----- INPUT FOR THIS TASK -----

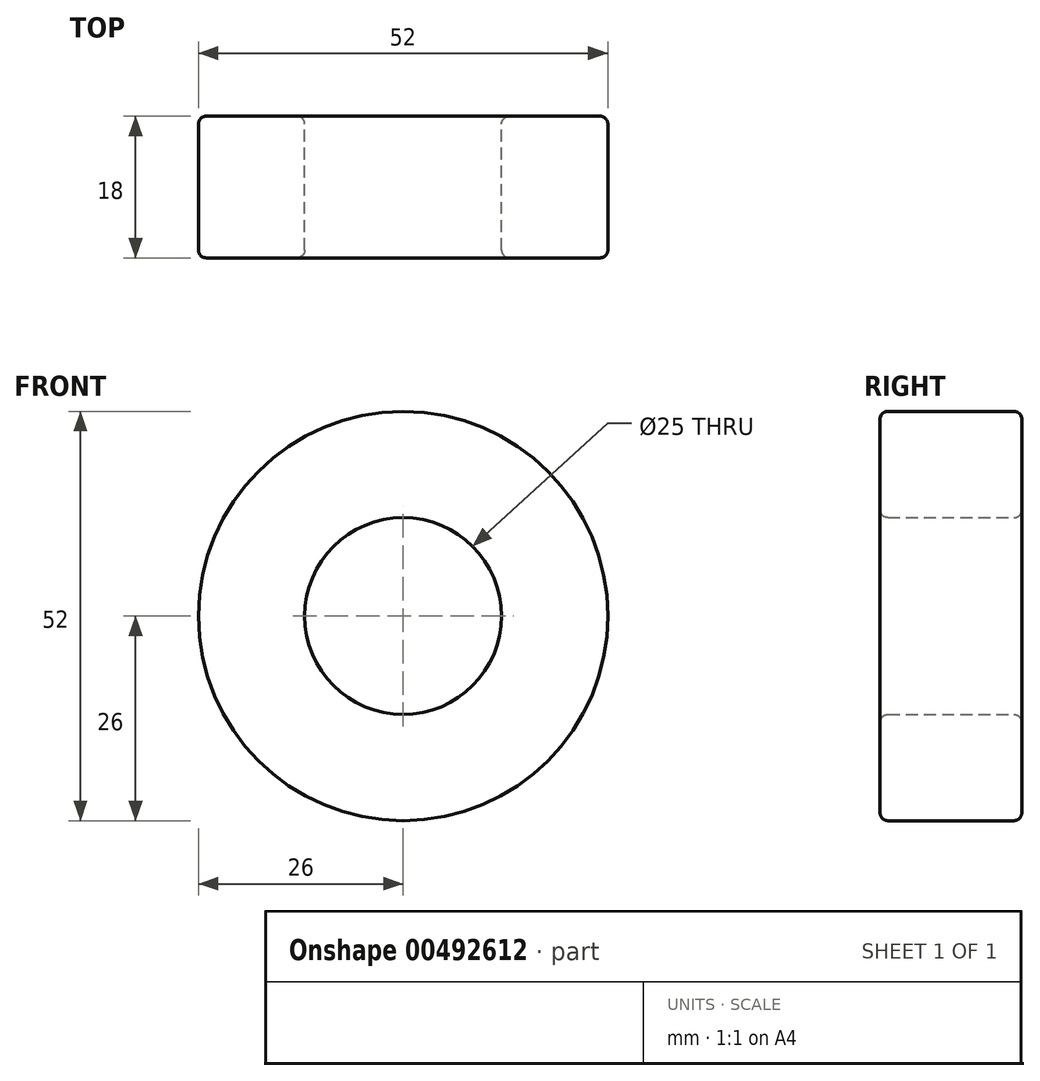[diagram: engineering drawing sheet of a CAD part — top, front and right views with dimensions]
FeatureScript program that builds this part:
annotation { "Feature Type Name" : "Feature", "Feature Type Description" : "" }
export const myFeature = defineFeature(function(context is Context, id is Id, definition is map)
    precondition{}
    {
        {
            var Q0;
            Q0=qCreatedBy(makeId("Front.planeOp"),FACE);
            var sketch = newSketch(context, id + "F0", { "sketchPlane" : qUnion([Q0])});
            skCircle(sketch, "E0", {"center": v(0, 0) * mm, "radius": 26 * mm});
            skCircle(sketch, "E1", {"center": v(0, 0) * mm, "radius": 12.5 * mm});
            skSolve(sketch);
        }
        {
            var Q0;
            Q0=makeQuery(id+"F0.imprint","IMPRINT",FACE,{"disambiguationData":[TD([[makeQuery(id+"F0.imprint","IMPRINT",EDGE,{"derivedFrom":sQuery(id+"F0.wireOp",EDGE,"E0")}),1.0]])]});
            extrude(context, id + "F1", {"entities" : qUnion([Q0]), "offsetDistance" : 25 * mm, "depth" : 18 * mm});
        }
        {
            var Q0;
            Q0=makeQuery(id+"F1.opExtrude","CAP_EDGE",EDGE,{"disambiguationData":[OSD([sQuery(id+"F0.wireOp",EDGE,"E0")])],"isStart":false});
            var Q1;
            Q1=makeQuery(id+"F1.opExtrude","CAP_EDGE",EDGE,{"disambiguationData":[OSD([sQuery(id+"F0.wireOp",EDGE,"E0")])],"isStart":true});
            fillet(context, id + "F2", {"entities" : qUnion([Q0, Q1]), "radius" : 1 * mm, "tangentPropagation" : true, "allowEdgeOverflow" : false});
        }
        {
            var Q0;
            Q0=makeQuery(id+"F1.opExtrude","CAP_EDGE",EDGE,{"disambiguationData":[OSD([sQuery(id+"F0.wireOp",EDGE,"E1")])],"isStart":false});
            var Q1;
            Q1=makeQuery(id+"F1.opExtrude","CAP_EDGE",EDGE,{"disambiguationData":[OSD([sQuery(id+"F0.wireOp",EDGE,"E1")])],"isStart":true});
            fillet(context, id + "F3", {"entities" : qUnion([Q0, Q1]), "radius" : 1 * mm, "tangentPropagation" : true, "allowEdgeOverflow" : false});
        }
    });
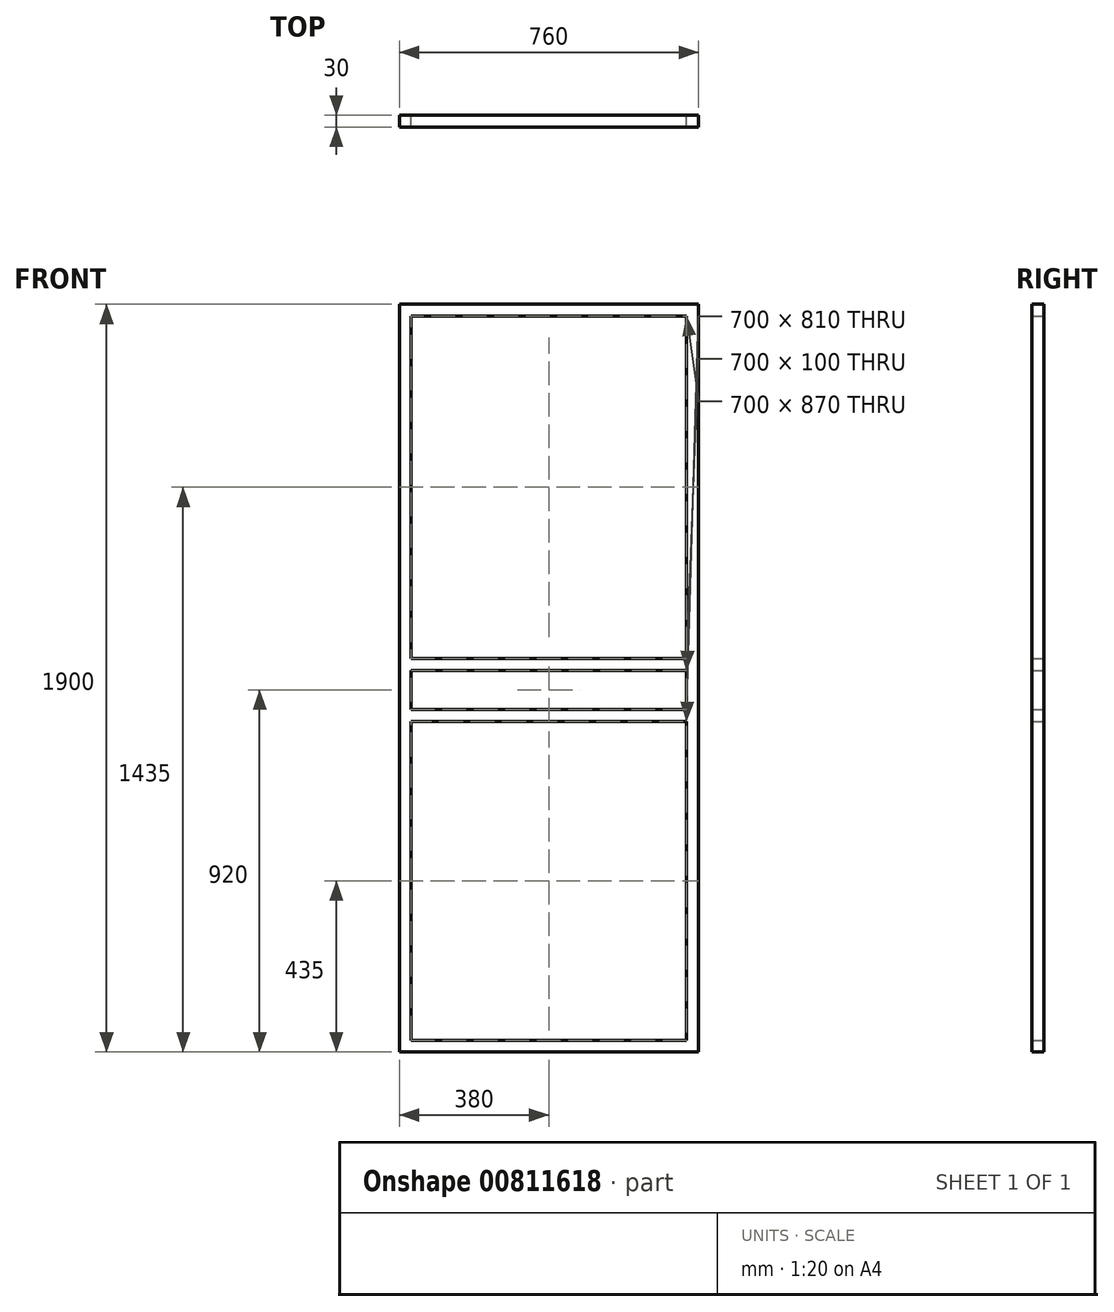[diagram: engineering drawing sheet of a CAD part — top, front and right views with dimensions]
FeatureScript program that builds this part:
annotation { "Feature Type Name" : "Feature", "Feature Type Description" : "" }
export const myFeature = defineFeature(function(context is Context, id is Id, definition is map)
    precondition{}
    {
        {
            var Q0;
            Q0=qCreatedBy(makeId("Front.planeOp"),FACE);
            var sketch = newSketch(context, id + "F0", { "sketchPlane" : qUnion([Q0])});
            skLineSegment(sketch, "E0.top", {"start": v(380, -900) * mm, "end": v(-380, -900) * mm});
            skLineSegment(sketch, "E0.left", {"start": v(380, 900) * mm, "end": v(380, -900) * mm});
            skLineSegment(sketch, "E0.right", {"start": v(-380, 900) * mm, "end": v(-380, -900) * mm});
            skPoint(sketch, "E0.middle", {"position": v(0, 0) * mm});
            skLineSegment(sketch, "E1.1", {"start": v(350, 870) * mm, "end": v(350, 100) * mm});
            skLineSegment(sketch, "E1.2", {"start": v(350, -870) * mm, "end": v(-350, -870) * mm});
            skLineSegment(sketch, "E1.3", {"start": v(-350, 870) * mm, "end": v(-350, 100) * mm});
            skLineSegment(sketch, "E2", {"start": v(0, -900) * mm, "end": v(0, 100) * mm, "construction": true});
            skPoint(sketch, "E2.endSnap0", {"position": v(0, -900) * mm});
            skLineSegment(sketch, "E3.bottom", {"start": v(-350, 100) * mm, "end": v(350, 100) * mm});
            skLineSegment(sketch, "E3.top", {"start": v(-350, 70) * mm, "end": v(350, 70) * mm});
            skLineSegment(sketch, "E4", {"start": v(-170.97, 70) * mm, "end": v(-170.97, -30) * mm, "construction": true});
            skLineSegment(sketch, "E5.bottom", {"start": v(-350, -30) * mm, "end": v(350, -30) * mm});
            skLineSegment(sketch, "E5.top", {"start": v(-350, -60) * mm, "end": v(350, -60) * mm});
            skLineSegment(sketch, "E6.trimOffspring", {"start": v(-350, 70) * mm, "end": v(-350, -30) * mm});
            skPoint(sketch, "E3.left.start.orphan", {"position": v(-368.05, 100) * mm});
            skLineSegment(sketch, "E7.trimOffspring", {"start": v(-350, -60) * mm, "end": v(-350, -870) * mm});
            skPoint(sketch, "E5.left.start.orphan", {"position": v(-366.7, -30) * mm});
            skLineSegment(sketch, "E8.trimOffspring", {"start": v(350, -60) * mm, "end": v(350, -870) * mm});
            skLineSegment(sketch, "E9.trimOffspring", {"start": v(350, 70) * mm, "end": v(350, -30) * mm});
            skLineSegment(sketch, "E10", {"start": v(380, 900) * mm, "end": v(380, 1000) * mm});
            skLineSegment(sketch, "E11", {"start": v(380, 1000) * mm, "end": v(-380, 1000) * mm});
            skLineSegment(sketch, "E12", {"start": v(-380, 1000) * mm, "end": v(-380, 900) * mm});
            skLineSegment(sketch, "E13", {"start": v(350, 870) * mm, "end": v(350, 970) * mm});
            skLineSegment(sketch, "E14", {"start": v(-350, 870) * mm, "end": v(-350, 970) * mm});
            skPoint(sketch, "E15.endSnap0", {"position": v(0, 1000) * mm});
            skLineSegment(sketch, "E16", {"start": v(350, 970) * mm, "end": v(-350, 970) * mm});
            skPoint(sketch, "E15.end.orphan", {"position": v(0, 970) * mm});
            skPoint(sketch, "E15.start.orphan", {"position": v(0, 1000) * mm});
            skSolve(sketch);
        }
        {
            var Q0;
            Q0=qSketchRegion(id+"F0",true);
            extrude(context, id + "F1", {"entities" : qUnion([Q0]), "depth" : 30 * mm});
        }
    });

-----

PROBLEM STATEMENT - Pick out each line in the records above that contains the string "depth", and copy those lines.

RESULT OF THIS EXERCISE -
            extrude(context, id + "F1", {"entities" : qUnion([Q0]), "offsetDistance" : 25 * mm, "depth" : 18 * mm});
            extrude(context, id + "F1", {"entities" : qUnion([Q0]), "depth" : 30 * mm});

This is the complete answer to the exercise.